We can also tackle the two issues of obesity and food wastage together.
Avoid overconsumption of food.
The consumption of excess food is not nutritionally necessary, uses precious resources in the food system, and manifests itself as obesity and overweight.
The first of the Australian Dietary Guidelines is
For a healthy weight to be achieved and maintained, you should choose foods and beverages that are nutritious and meet your energy requirements.
In 2013, scientists defined three principles for a sustainable and healthy diet. The first principle was:
Food that exceeds a person’s energy requirements is an environmental burden, causing greenhouse gasses to be released into the atmosphere, the use of natural resources, and putting pressure on biodiversity.

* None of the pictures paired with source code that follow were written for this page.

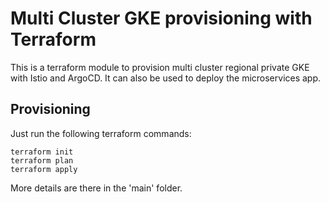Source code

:# Multi Cluster GKE provisioning with Terraform

This is a terraform module to provision multi cluster regional private GKE with Istio and ArgoCD.
It can also be used to deploy the microservices app.

## Provisioning

Just run the following terraform commands:

    terraform init
    terraform plan
    terraform apply
    
More details are there in the 'main' folder.

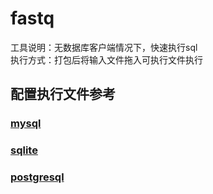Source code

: # fastq
工具说明：无数据库客户端情况下，快速执行sql  
执行方式：打包后将输入文件拖入可执行文件执行

## 配置执行文件参考 
### [mysql](https://github.com/FateKFW/fastq/blob/master/demo/mysql.txt)
### [sqlite](https://github.com/FateKFW/fastq/blob/master/demo/sqlite.txt)
### [postgresql](https://github.com/FateKFW/fastq/blob/master/demo/pg.txt)
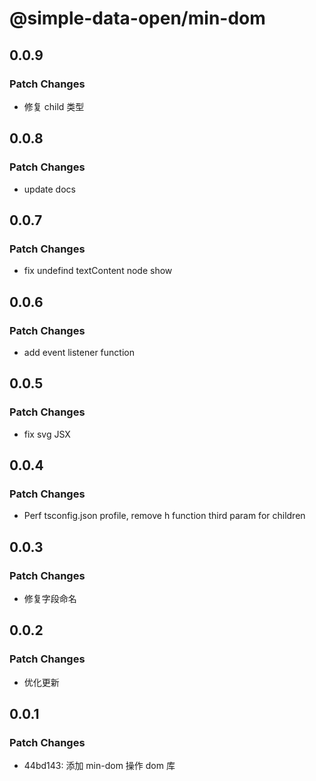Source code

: # @simple-data-open/min-dom

## 0.0.9

### Patch Changes

- 修复 child 类型

## 0.0.8

### Patch Changes

- update docs

## 0.0.7

### Patch Changes

- fix undefind textContent node show

## 0.0.6

### Patch Changes

- add event listener function

## 0.0.5

### Patch Changes

- fix svg JSX

## 0.0.4

### Patch Changes

- Perf tsconfig.json profile, remove h function third param for children

## 0.0.3

### Patch Changes

- 修复字段命名

## 0.0.2

### Patch Changes

- 优化更新

## 0.0.1

### Patch Changes

- 44bd143: 添加 min-dom 操作 dom 库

Reduce consumption of processed, packaged foods.
Foods that are ultra-processed not only promote obesity but also pose a serious threat to the environment. It is not just the production and distribution of these products that harm our planet, but also their disposal. The packaging of food (bottles and containers, as well as wrappers) makes up almost two thirds by volume of the total packaging waste.
These ultra-processed food products are high in salt, sugar, fat, calories, and refined sugar. They dominate Australia’s supply of food. These products are marketed and formulated to encourage overconsumption in Australia. This contributes to the obesity epidemic.
Foods that are processed encourage overconsumption, and the packaging is left behind. From www.shutterstock.com
Dietary recommendations for a healthy and sustainable lifestyle encourage the consumption of less processed food, especially those that are highly processed, packaged, and high in energy. It reduces the likelihood of developing dietary imbalances as well as the waste of resources.
Michael Pollan, the author of, said: “Don’t consume anything that your great-grandmother would not recognize as food.”
So what do we need “o do?
The federal government’s National Food Waste Strategy is aiming to reduce food waste by half in Augovernment’s030. A Research Centre has been allocated A$133 Million over the next ten years to help the environment, health sector, and economy work together in order to tackle food waste and obesity.
In their dietary recommendations, other countries such as Brazil or the United Kingdom also acknowledge the relationship between health and sustainability.
Brazil’s five principles state that recommendations for diet must consider the social impact of the production and distribution methods. Qatar’s national dietary guidelines state explicitly, ” Reduce leftovers and waste.”